Project 3: Parallel Deep Learning Pipelines Using Go and MPI
Developed a distributed deep learning framework from scratch using Golang and Message Passing Interface (MPI) to accelerate neural network training across multiple nodes in HPC environments.
Key Contributions & Technical Details:
- Network Implementation: Built a fully connected neural network entirely in Golang, implementing forward propagation, error backpropagation, L2 loss, and mini-batch gradient descent (MBGD).

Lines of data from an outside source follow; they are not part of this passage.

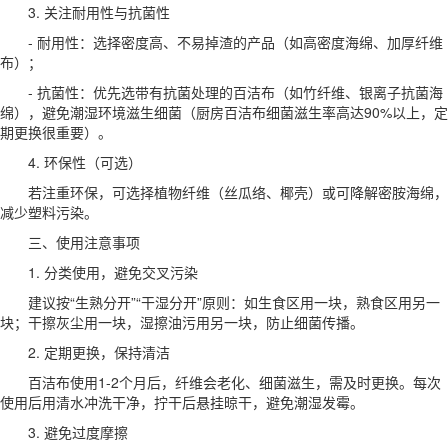
3. 关注耐用性与抗菌性
- 耐用性：选择密度高、不易掉渣的产品（如高密度海绵、加厚纤维
布）；
- 抗菌性：优先选带有抗菌处理的百洁布（如竹纤维、银离子抗菌海
绵），避免潮湿环境滋生细菌（厨房百洁布细菌滋生率高达90%以上，定
期更换很重要）。
4. 环保性（可选）
若注重环保，可选择植物纤维（丝瓜络、椰壳）或可降解密胺海绵，
减少塑料污染。
三、使用注意事项
1. 分类使用，避免交叉污染
建议按“生熟分开”“干湿分开”原则：如生食区用一块，熟食区用另一
块；干擦灰尘用一块，湿擦油污用另一块，防止细菌传播。
2. 定期更换，保持清洁
百洁布使用1-2个月后，纤维会老化、细菌滋生，需及时更换。每次
使用后用清水冲洗干净，拧干后悬挂晾干，避免潮湿发霉。
3. 避免过度摩擦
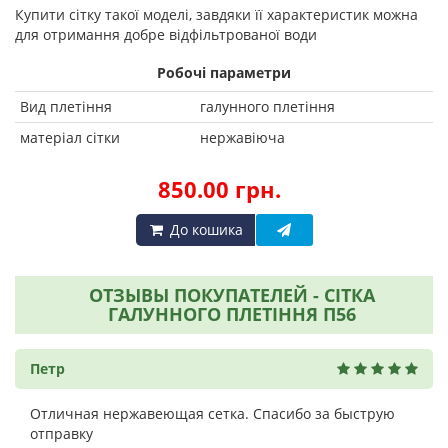
Купити сітку такої моделі, завдяки її характеристик можна
для отримання добре відфільтрованої води
Робочі параметри
Вид плетіння
галунного плетіння
матеріал сітки
нержавіюча
850.00 грн.
До кошика
ОТЗЫВЫ ПОКУПАТЕЛЕЙ - СІТКА
ГАЛУННОГО ПЛЕТІННЯ П56
Петр
Отличная нержавеющая сетка. Спасибо за быструю
отправку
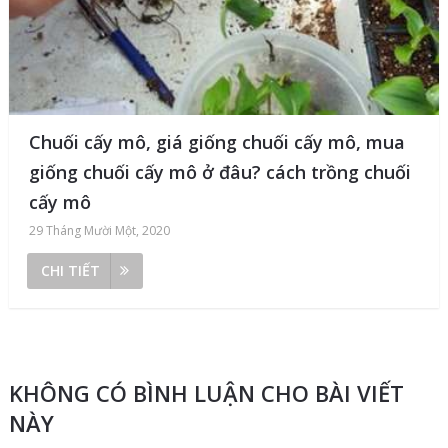
Chuối cấy mô, giá giống chuối cấy mô, mua
giống chuối cấy mô ở đâu? cách trồng chuối
cấy mô
29 Tháng Mười Một, 2020
CHI TIẾT
KHÔNG CÓ BÌNH LUẬN CHO BÀI VIẾT
NÀY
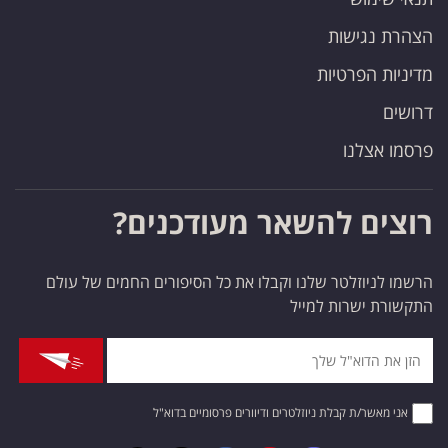
הצהרת נגישות
מדיניות הפרטיות
דרושים
פרסמו אצלנו
רוצים להשאר מעודכנים?
הרשמו לניוזלטר שלנו וקבלו את כל הסיפורים החמים של עולם
התקשורת ישרות למייל
אני מאשר/ת קבלת ניוזלטרים ודיוורים פרסומיים בדוא"ל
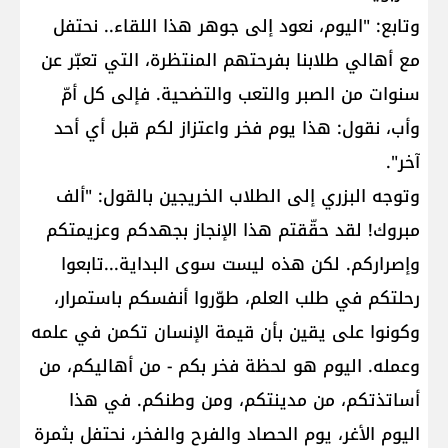
وتابع: "اليوم، نعود إلى جوهر هذا اللقاء.. نحتفل
مع أهالي طلابنا بفرحتهم المنتظرة، التي تعبّر عن
سنوات من الصبر والتعب والتضحية. فإلى كل أمّ
وأب، نقول: هذا يوم فخر واعتزاز لكم قبل أي أحد
آخر".
وتوجه البزري إلى الطلاب الخريجين بالقول: "ألف
مبروك! لقد حقّقتم هذا الإنجاز بجهدكم وعزيمتكم
وإصراركم. لكن هذه ليست سوى البداية...تابعوا
رحلتكم في طلب العلم، طوّروا أنفسكم باستمرار،
وكونوا على يقين بأن قيمة الإنسان تكمن في علمه
وعمله. اليوم هو لحظة فخر بكم - من أهاليكم، من
أساتذتكم، من مدينتكم، ومن وطنكم. في هذا
اليوم الأغر، يوم الحصاد والفرح والفخر، نحتفل بثمرة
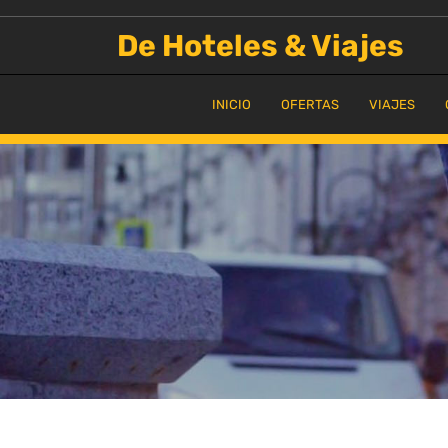
Saltar
al
De Hoteles & Viajes
contenido
INICIO
OFERTAS
VIAJES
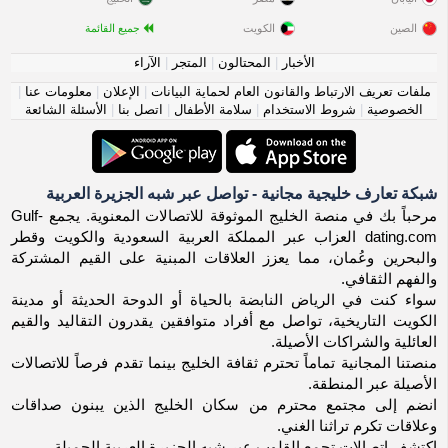
الصين
الكويت
جميع القائمة
الأخبار
|
المحتالون
|
المتجر
|
الآراء
ملفات تعريف الارتباط والقانون العام لحماية البيانات
|
الإعلان
|
معلومات عنا
|
الخصوصية
|
شروط الاستخدام
|
سلامة الأطفال
|
اتصل بنا
|
الأسئلة الشائعة
شبكة تعارف خليجية مجانية - تواصل عبر شبه الجزيرة العربية
مرحباً بك في منصة الخليج الموثوقة للاتصالات المعنوية. يجمع Gulf-
dating.com العزاب عبر المملكة العربية السعودية والكويت وقطر
والبحرين وعُمان، مما يعزز العلاقات المبنية على القيم المشتركة
والفهم الثقافي.
سواء كنت في الرياض النابضة بالحياة أو الدوحة الحديثة أو مدينة
الكويت التاريخية، تواصل مع أفراد متوافقين يقدرون التقاليد والقيم
العائلية والشراكات الأصيلة.
منصتنا المجانية تماماً تحترم ثقافة الخليج بينما تقدم فرصاً للاتصالات
الأصيلة عبر المنطقة.
انضم إلى مجتمع محترم من سكان الخليج الذين يبنون صداقات
وعلاقات تكرم تراثنا الغني.
اكتشف اتصالات تجمع القلوب عبر شبه الجزيرة العربية الجميلة.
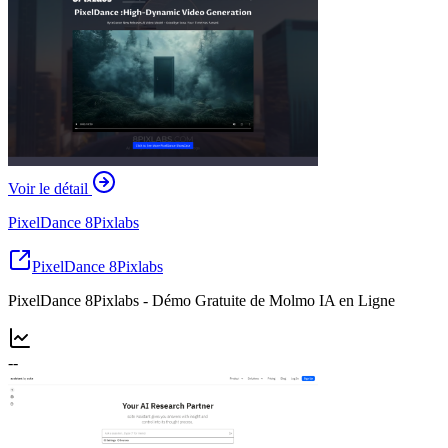
Voir le détail
PixelDance 8Pixlabs
PixelDance 8Pixlabs
PixelDance 8Pixlabs - Démo Gratuite de Molmo IA en Ligne
--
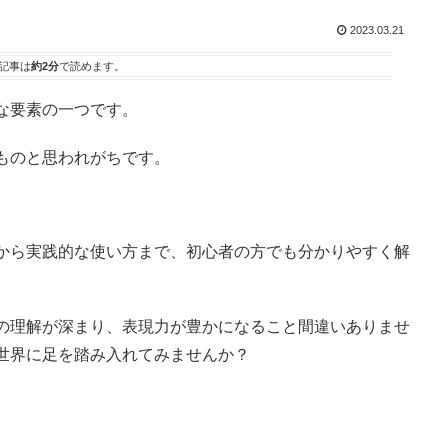
2023.03.21
記事は
約2分
で読めます。
な要素の一つです。
ものと思われがちです。
から実践的な使い方まで、初心者の方でも分かりやすく解
の理解が深まり、表現力が豊かになること間違いありませ
世界に足を踏み入れてみませんか？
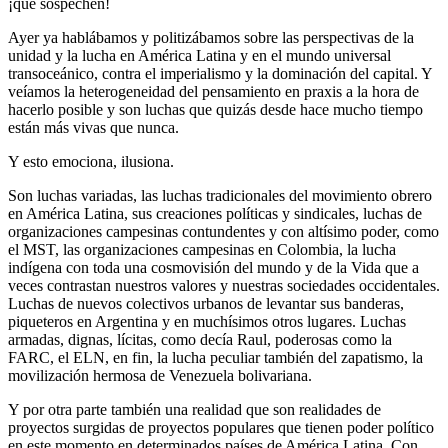
¡que sospechen!
Ayer ya hablábamos y politizábamos sobre las perspectivas de la
unidad y la lucha en América Latina y en el mundo universal
transoceánico, contra el imperialismo y la dominación del capital. Y
veíamos la heterogeneidad del pensamiento en praxis a la hora de
hacerlo posible y son luchas que quizás desde hace mucho tiempo
están más vivas que nunca.
Y esto emociona, ilusiona.
Son luchas variadas, las luchas tradicionales del movimiento obrero
en América Latina, sus creaciones políticas y sindicales, luchas de
organizaciones campesinas contundentes y con altísimo poder, como
el MST, las organizaciones campesinas en Colombia, la lucha
indígena con toda una cosmovisión del mundo y de la Vida que a
veces contrastan nuestros valores y nuestras sociedades occidentales.
Luchas de nuevos colectivos urbanos de levantar sus banderas,
piqueteros en Argentina y en muchísimos otros lugares. Luchas
armadas, dignas, lícitas, como decía Raul, poderosas como la
FARC, el ELN, en fin, la lucha peculiar también del zapatismo, la
movilización hermosa de Venezuela bolivariana.
Y por otra parte también una realidad que son realidades de
proyectos surgidas de proyectos populares que tienen poder político
en este momento en determinados países de América Latina. Con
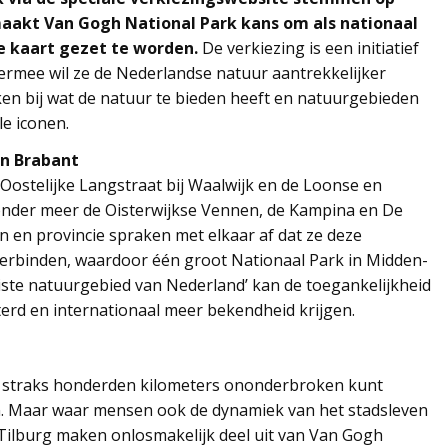
aakt Van Gogh National Park kans om als nationaal
e kaart gezet te worden.
De verkiezing is een initiatief
ermee wil ze de Nederlandse natuur aantrekkelijker
n bij wat de natuur te bieden heeft en natuurgebieden
le iconen.
an Brabant
 Oostelijke Langstraat bij Waalwijk en de Loonse en
der meer de Oisterwijkse Vennen, de Kampina en De
 en provincie spraken met elkaar af dat ze deze
erbinden, waardoor één groot Nationaal Park in Midden-
iste natuurgebied van Nederland’ kan de toegankelijkheid
terd en internationaal meer bekendheid krijgen.
e straks honderden kilometers ononderbroken kunt
n. Maar waar mensen ook de dynamiek van het stadsleven
ilburg maken onlosmakelijk deel uit van Van Gogh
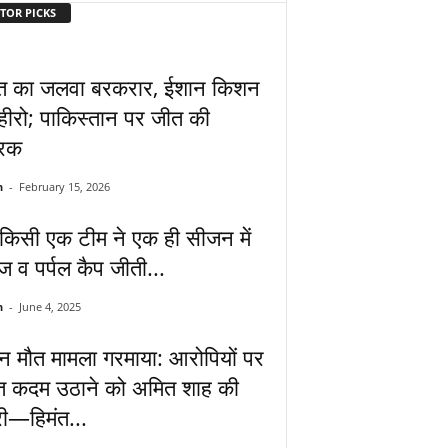
TOR PICKS
त का जलवा बरकरार, ईशान किशन
 हीरो; पाकिस्तान पर जीत की
रिक
n
-
February 15, 2026
किसी एक टीम ने एक ही सीजन में
ज व पर्पल कैप जीती...
n
-
June 4, 2025
िन मौत मामला गरमाया: आरोपियों पर
त कदम उठाने को अमित शाह की
री—हिमंत...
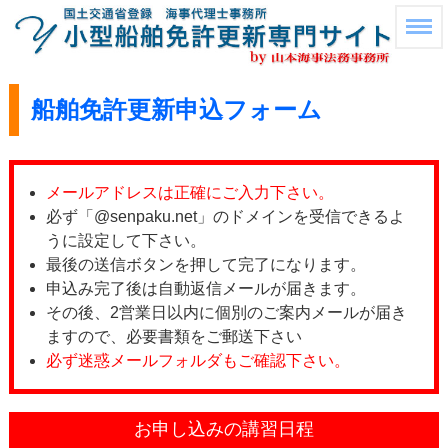
船舶免許更新申込フォーム
メールアドレスは正確にご入力下さい。
必ず「@senpaku.net」のドメインを受信できるよ
うに設定して下さい。
最後の送信ボタンを押して完了になります。
申込み完了後は自動返信メールが届きます。
その後、2営業日以内に個別のご案内メールが届き
ますので、必要書類をご郵送下さい
必ず迷惑メールフォルダもご確認下さい。
お申し込みの講習日程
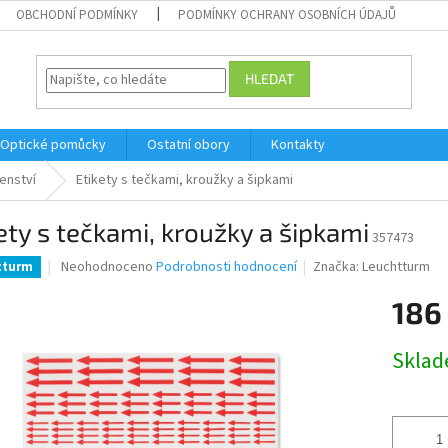
OBCHODNÍ PODMÍNKY
PODMÍNKY OCHRANY OSOBNÍCH ÚDAJŮ
HLEDAT
Optické pomůcky
Ostatní obory
Kontakty
šenství
Etikety s tečkami, kroužky a šipkami
ety s tečkami, kroužky a šipkami
357473
Průměrné
Neohodnoceno
Podrobnosti hodnocení
Značka:
Leuchtturm
tturm
hodnocení
produktu
186
je
0,0
Měrná
Skla
z
cena:
5
hvězdiček.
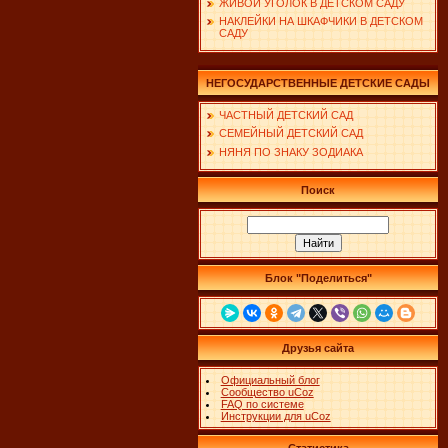
ЖИВОЙ УГОЛОК В ДЕТСКОМ САДУ
НАКЛЕЙКИ НА ШКАФЧИКИ В ДЕТСКОМ
САДУ
НЕГОСУДАРСТВЕННЫЕ ДЕТСКИЕ САДЫ
ЧАСТНЫЙ ДЕТСКИЙ САД
СЕМЕЙНЫЙ ДЕТСКИЙ САД
НЯНЯ ПО ЗНАКУ ЗОДИАКА
Поиск
Блок "Поделиться"
Друзья сайта
Официальный блог
Сообщество uCoz
FAQ по системе
Инструкции для uCoz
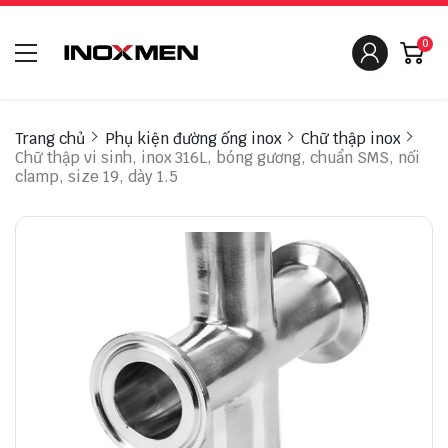
0
Trang chủ
Phụ kiện đường ống inox
Chữ thập inox
Chữ thập vi sinh, inox 316L, bóng gương, chuẩn SMS, nối
clamp, size 19, dày 1.5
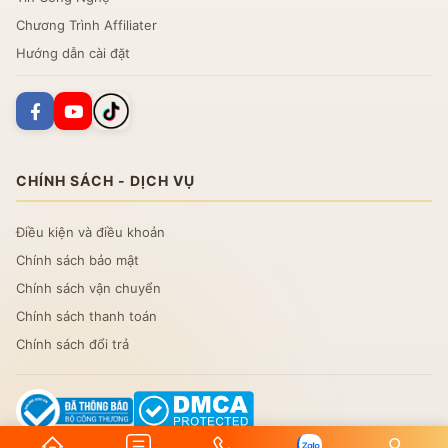
Chương Trình Affiliater
Hướng dẫn cài đặt
CHÍNH SÁCH - DỊCH VỤ
Điều kiện và điều khoản
Chính sách bảo mật
Chính sách vận chuyển
Chính sách thanh toán
Chính sách đổi trả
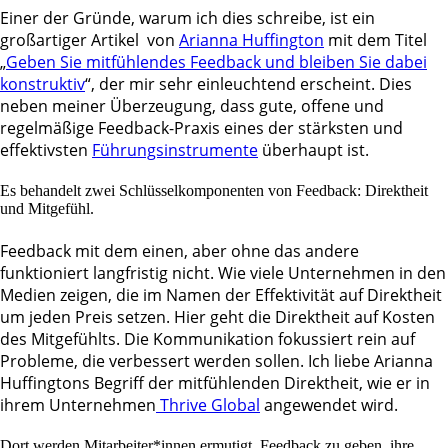
Einer der Gründe, warum ich dies schreibe, ist ein
großartiger Artikel von
Arianna Huffington
mit dem Titel
„
Geben Sie mitfühlendes Feedback und bleiben Sie dabei
konstruktiv
“, der mir sehr einleuchtend erscheint. Dies
neben meiner Überzeugung, dass gute, offene und
regelmäßige Feedback-Praxis eines der stärksten und
effektivsten
Führungsinstrumente
überhaupt ist.
Es behandelt zwei Schlüsselkomponenten von Feedback: Direktheit
und Mitgefühl.
Feedback mit dem einen, aber ohne das andere
funktioniert langfristig nicht. Wie viele Unternehmen in den
Medien zeigen, die im Namen der Effektivität auf Direktheit
um jeden Preis setzen. Hier geht die Direktheit auf Kosten
des Mitgefühlts. Die Kommunikation fokussiert rein auf
Probleme, die verbessert werden sollen. Ich liebe Arianna
Huffingtons Begriff der mitfühlenden Direktheit, wie er in
ihrem Unternehmen
Thrive Global
angewendet wird.
Dort werden Mitarbeiter*innen ermutigt, Feedback zu geben, ihre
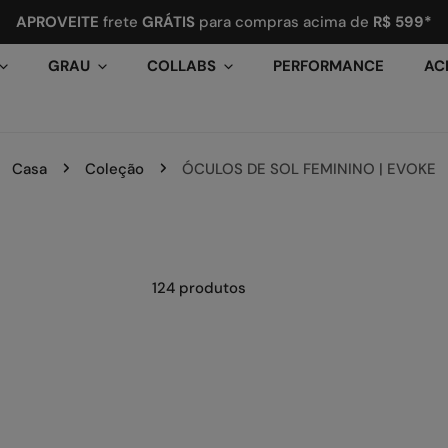
APROVEITE
frete
GRÁTIS
para compras acima de
R$ 599*
GRAU
COLLABS
PERFORMANCE
AC
Casa
Coleção
ÓCULOS DE SOL FEMININO | EVOKE
124 produtos
Óculos
de
Sol
Evoke
For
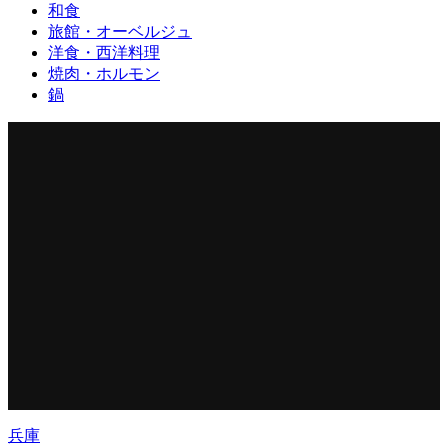
和食
旅館・オーベルジュ
洋食・西洋料理
焼肉・ホルモン
鍋
兵庫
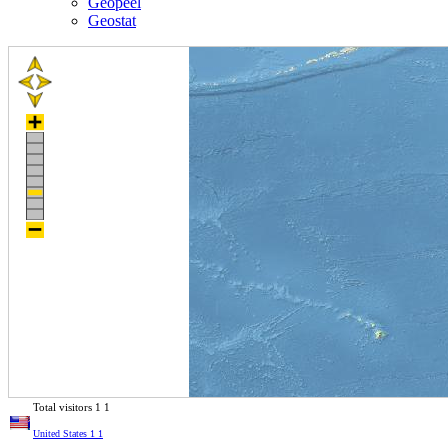
Geopeel
Geostat
Total visitors
1
1
United States
1
1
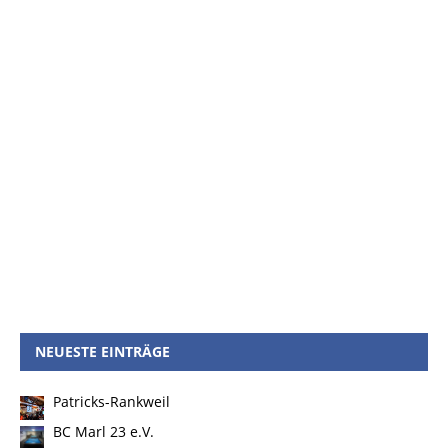
NEUESTE EINTRÄGE
Patricks-Rankweil
BC Marl 23 e.V.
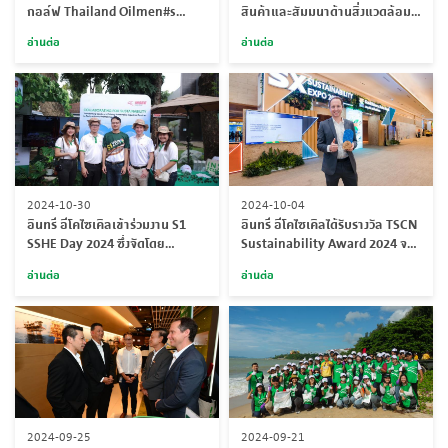
กอล์ฟ Thailand Oilmen#s
สินค้าและสัมมนาด้านสิ่งแวดล้อม
Charity Invitational (TOCI)
และการจัดการของเสีย
อ่านต่อ
อ่านต่อ
(EnWastExpo)
2024-10-30
2024-10-04
อินทรี อีโคไซเคิลเข้าร่วมงาน S1
อินทรี อีโคไซเคิลได้รับรางวัล TSCN
SSHE Day 2024 ซึ่งจัดโดย
Sustainability Award 2024 จาก
ปตท.สผ.
เครือข่ายธุรกิจห่วงโซ่อุปทานแห่ง
อ่านต่อ
อ่านต่อ
ประเทศไทย
2024-09-25
2024-09-21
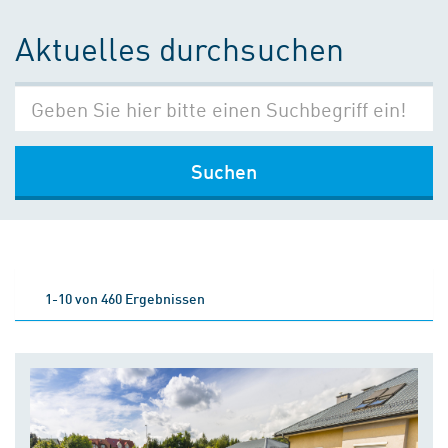
Aktuelles durchsuchen
Suchen
1-10 von 460 Ergebnissen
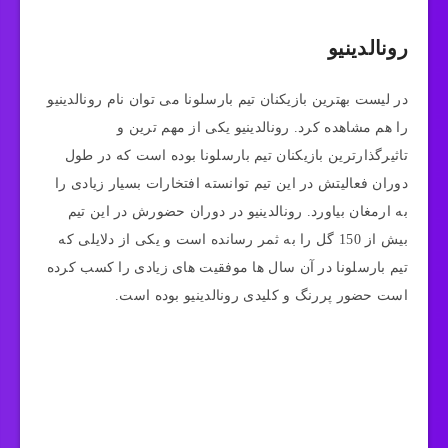
رونالدینیو
در لیست بهترین بازیکنان تیم بارسلونا می‌ توان نام رونالدینیو
را هم مشاهده کرد. رونالدینیو یکی از مهم‌ ترین و
تاثیرگذارترین بازیکنان تیم بارسلونا بوده است که در طول
دوران فعالیتش در این تیم توانسته افتخارات بسیار زیادی را
به ارمغان بیاورد. رونالدینیو در دوران حضورش در این تیم
بیش از 150 گل را به ثمر رسانده است و یکی از دلایلی که
تیم بارسلونا در آن سال‌ ها موفقیت‌ های زیادی را کسب کرده
است حضور پررنگ و کلیدی رونالدینیو بوده است.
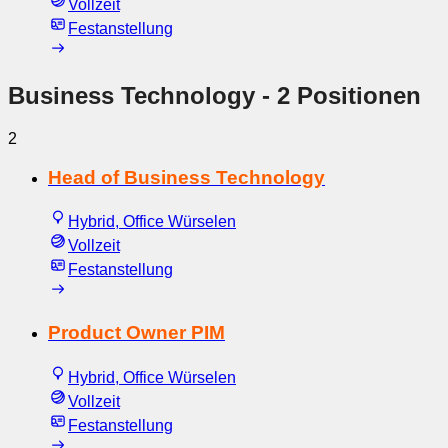
Vollzeit
Festanstellung
Business Technology
- 2 Positionen
2
Head of Business Technology
Hybrid, Office Würselen
Vollzeit
Festanstellung
Product Owner PIM
Hybrid, Office Würselen
Vollzeit
Festanstellung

Utilized the
gonumlibrary for matrix operations. - MPI Integration: Leveraged CGO to integrate C-based MPI libraries into Golang, allowing for multi-node task parallelism and dynamic process allocation on the GWDG supercomputer cluster.
- Distributed Training Strategies: Implemented and compared two distributed communication approaches for weight synchronization: a non-collective (point-to-point via send/recv) method and a collective (Allreduce) method.
- Performance Analysis: Evaluated the speedup on the Iris and Intel Image Classification datasets. Demonstrated near-linear acceleration up to 16 nodes, beyond which MPI communication overhead began to offset parallelization benefits.